Graph of the Day: Why the Tax Debate Matters

On Monday, President Obama formally announced his proposal to extend the Bush tax cuts for 98 percent of Americans for another year, while allowing rates to return to Clinton-era levels for marginal income earned over $250,000. Commentators on the right were quick to dismiss the plan as “political theater” and class warfare, while Mitt Romney called it “another kick in the gut to the middle class” (apparently the top 2 percent of households are now middle class). But new revelations this week about Romney’s own  finances—including details of his accounts in offshore tax havens like Bermuda and the Cayman Islands—demonstrate why the debate over tax policy is about more than simply winning votes.

According to a new study by the OECD, the United States now has the fourth highest level of income inequality among advanced industrial nations.
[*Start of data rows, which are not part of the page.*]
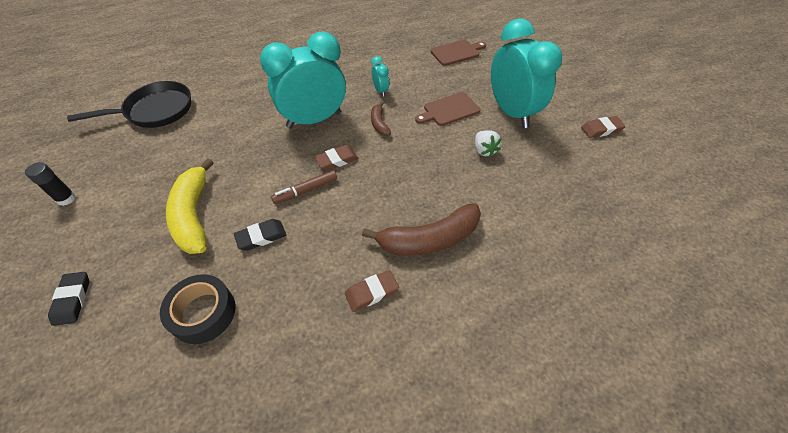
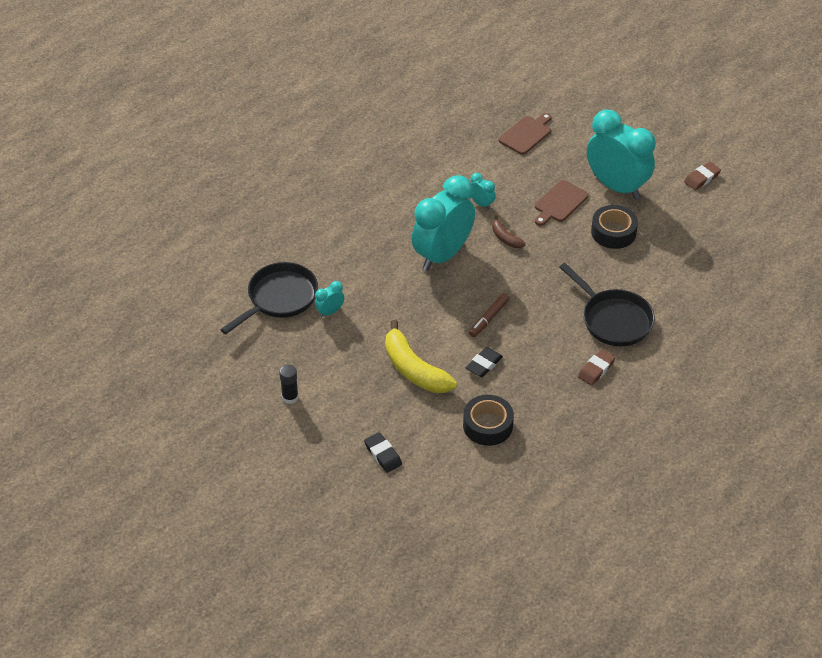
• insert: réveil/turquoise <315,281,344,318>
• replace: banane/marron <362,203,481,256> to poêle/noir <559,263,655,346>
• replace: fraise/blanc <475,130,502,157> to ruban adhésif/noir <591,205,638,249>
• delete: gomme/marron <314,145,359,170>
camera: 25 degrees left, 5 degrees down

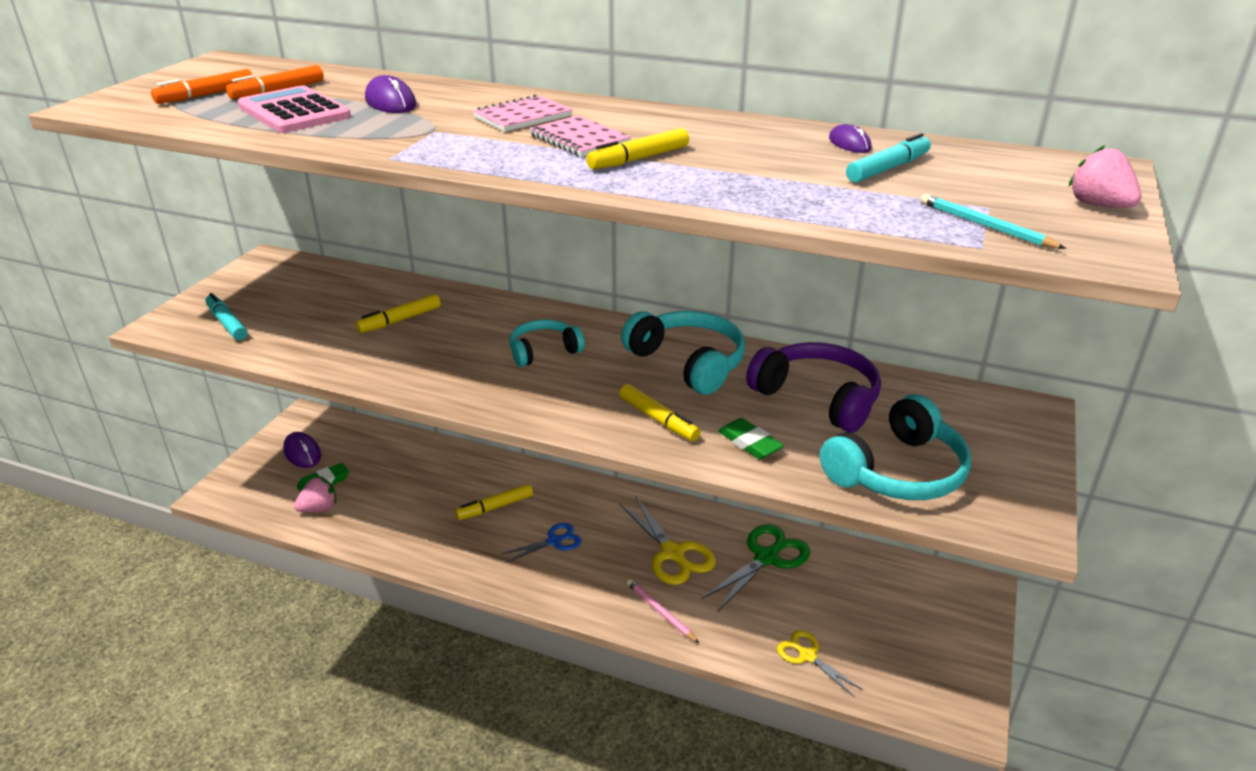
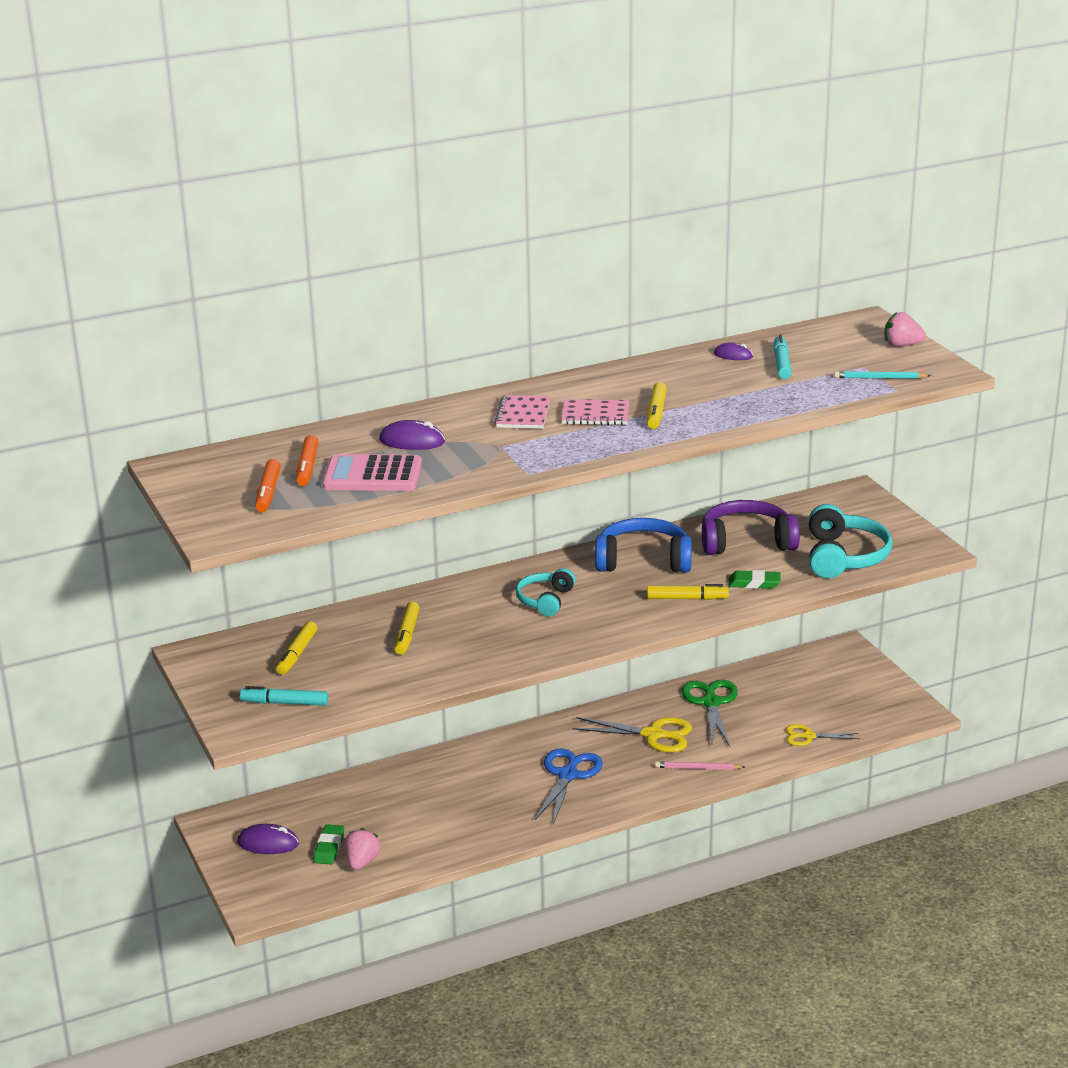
• move: feutre/jaune <455,484,533,520> to <276,621,317,675>
• resize: ciseaux/bleu <501,523,582,563> = <535,748,603,825> x1.62
• recolor: casque audio/turquoise <621,311,745,395> to casque audio/bleu <595,518,692,573>
camera: 45 degrees left, 5 degrees down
Thanks to the “disproportionate income growth for top earners over the past two decades,” the report finds that “children born to low-income parents in the U.S find it more difficult to move up the social ladder than in most European OECD countries.” Our tax and transfer system is among the least effective at reducing poverty, and it’s gotten worse since 1980.

Income inequality in the OECD

Statistics such as these are lost on Mitt Romney, whose tax proposal includes massively regressive tax breaks that would save the richest 1 percent nearly $150,000 a year, while increasing the national debt more than $3 trillionover the next decade.

The fact is, the budget deficit is too large and tax rates are at historic lows. The Bush tax cuts cannot continue without eventually bankrupting the government or destroying the social safety net, neither of which is a serious option. And so taxes must go up. But while rates will eventually have to rise across the board, most economists agree it would be counterproductive to put pressure on the middle class until the unemployment rate drops further. Until then, it is fair and reasonable to ask wealthy and successful citizens like Mitt Romney—who have benefited the most from the opportunities this country provides—to do their part.

Unfortunately, patriotism today has little to do with civic duty. That seems to be the consensus among Republicans like Senator Lindsey Graham, who defended Romney’s tax avoidance schemes, saying “It’s really American to avoid paying taxes, legally… . It’s a game we play. Every American tries to find the way to get the most deductions they can. I see nothing wrong with playing the game because we set it up to be a game.”

According to the Internal Revenue Service, some $5 trillion in U.S. assets are held in offshore tax havens like the ones used by Mitt Romney, costing the federal government around $100 billion a year in revenue that would otherwise help fund poverty reduction, health care, and education.